Data to use below:

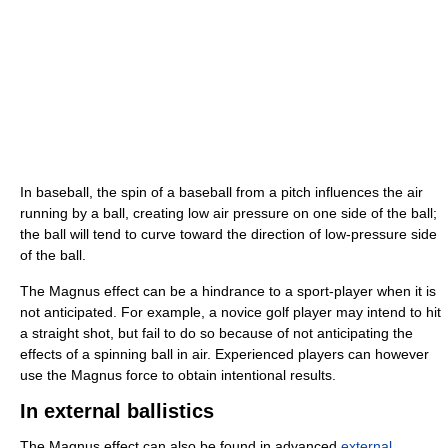
In baseball, the spin of a baseball from a pitch influences the air
running by a ball, creating low air pressure on one side of the ball;
the ball will tend to curve toward the direction of low-pressure side
of the ball.
The Magnus effect can be a hindrance to a sport-player when it is
not anticipated. For example, a novice golf player may intend to hit
a straight shot, but fail to do so because of not anticipating the
effects of a spinning ball in air. Experienced players can however
use the Magnus force to obtain intentional results.
In external ballistics
The Magnus effect can also be found in advanced
external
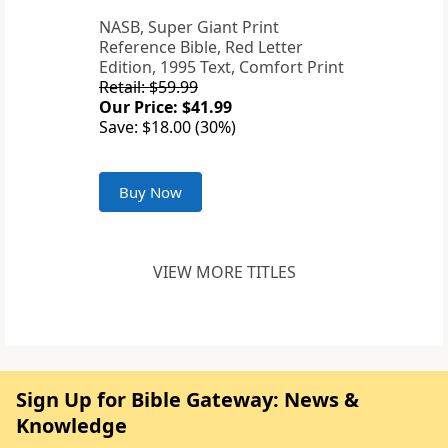
NASB, Super Giant Print
Reference Bible, Red Letter
Edition, 1995 Text, Comfort Print
Retail: $59.99
Our Price: $41.99
Save: $18.00 (30%)
Buy Now
VIEW MORE TITLES
Sign Up for Bible Gateway: News &
Knowledge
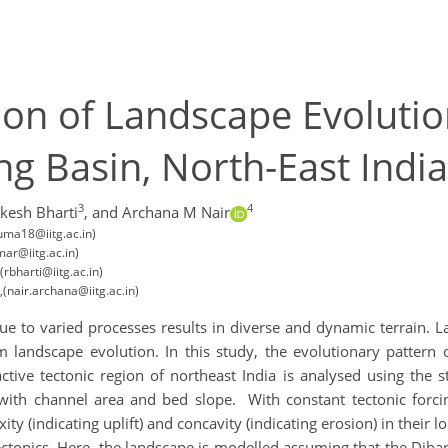
on of Landscape Evolutio
ng Basin, North-East India
3
4
ikesh Bharti
,
and Archana M Nair
(uma18@iitg.ac.in)
mar@iitg.ac.in)
(rbharti@iitg.ac.in)
,(nair.archana@iitg.ac.in)
e to varied processes results in diverse and dynamic terrain. La
m landscape evolution. In this study, the evolutionary pattern 
ctive tectonic region of northeast India is analysed using the
with channel area and bed slope. With constant tectonic forc
ity (indicating uplift) and concavity (indicating erosion) in their l
tectonics. Here, the landscape is modelled assuming that the Dib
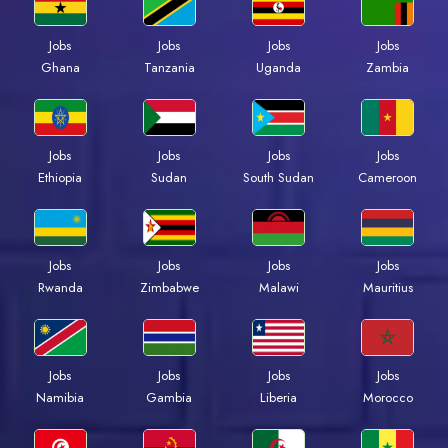
Jobs
Jobs
Jobs
Jobs
Ghana
Tanzania
Uganda
Zambia
Jobs
Jobs
Jobs
Jobs
Ethiopia
Sudan
South Sudan
Cameroon
Jobs
Jobs
Jobs
Jobs
Rwanda
Zimbabwe
Malawi
Mauritius
Jobs
Jobs
Jobs
Jobs
Namibia
Gambia
Liberia
Morocco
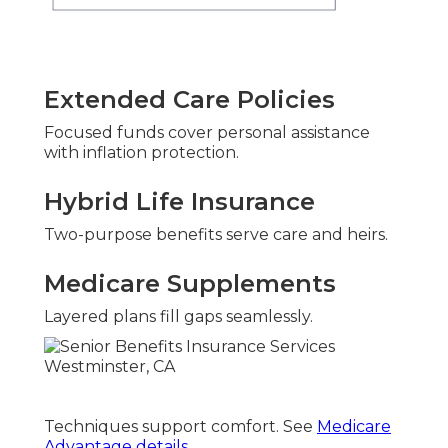
Extended Care Policies
Focused funds cover personal assistance
with inflation protection.
Hybrid Life Insurance
Two-purpose benefits serve care and heirs.
Medicare Supplements
Layered plans fill gaps seamlessly.
Techniques support comfort. See
Medicare
Advantage details
.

End of Data to use.

** Your task **
Reproduce all of the lines above verbatim, omitting the picture markers.

** Exercise output **
In baseball, the spin of a baseball from a pitch influences the air
running by a ball, creating low air pressure on one side of the ball;
the ball will tend to curve toward the direction of low-pressure side
of the ball.
The Magnus effect can be a hindrance to a sport-player when it is
not anticipated. For example, a novice golf player may intend to hit
a straight shot, but fail to do so because of not anticipating the
effects of a spinning ball in air. Experienced players can however
use the Magnus force to obtain intentional results.
In external ballistics
The Magnus effect can also be found in advanced
external
NASB, Super Giant Print
Reference Bible, Red Letter
Edition, 1995 Text, Comfort Print
Retail: $59.99
Our Price: $41.99
Save: $18.00 (30%)
Buy Now
VIEW MORE TITLES
Sign Up for Bible Gateway: News &
Knowledge
on of Landscape Evolutio
ng Basin, North-East India
3
4
ikesh Bharti
,
and Archana M Nair
(uma18@iitg.ac.in)
mar@iitg.ac.in)
(rbharti@iitg.ac.in)
,(nair.archana@iitg.ac.in)
e to varied processes results in diverse and dynamic terrain. La
m landscape evolution. In this study, the evolutionary pattern 
ctive tectonic region of northeast India is analysed using the
with channel area and bed slope. With constant tectonic forc
ity (indicating uplift) and concavity (indicating erosion) in their l
tectonics. Here, the landscape is modelled assuming that the Dib
Jobs
Jobs
Jobs
Jobs
Ghana
Tanzania
Uganda
Zambia
Jobs
Jobs
Jobs
Jobs
Ethiopia
Sudan
South Sudan
Cameroon
Jobs
Jobs
Jobs
Jobs
Rwanda
Zimbabwe
Malawi
Mauritius
Jobs
Jobs
Jobs
Jobs
Namibia
Gambia
Liberia
Morocco
Extended Care Policies
Focused funds cover personal assistance
with inflation protection.
Hybrid Life Insurance
Two-purpose benefits serve care and heirs.
Medicare Supplements
Layered plans fill gaps seamlessly.
Techniques support comfort. See
Medicare
Advantage details
.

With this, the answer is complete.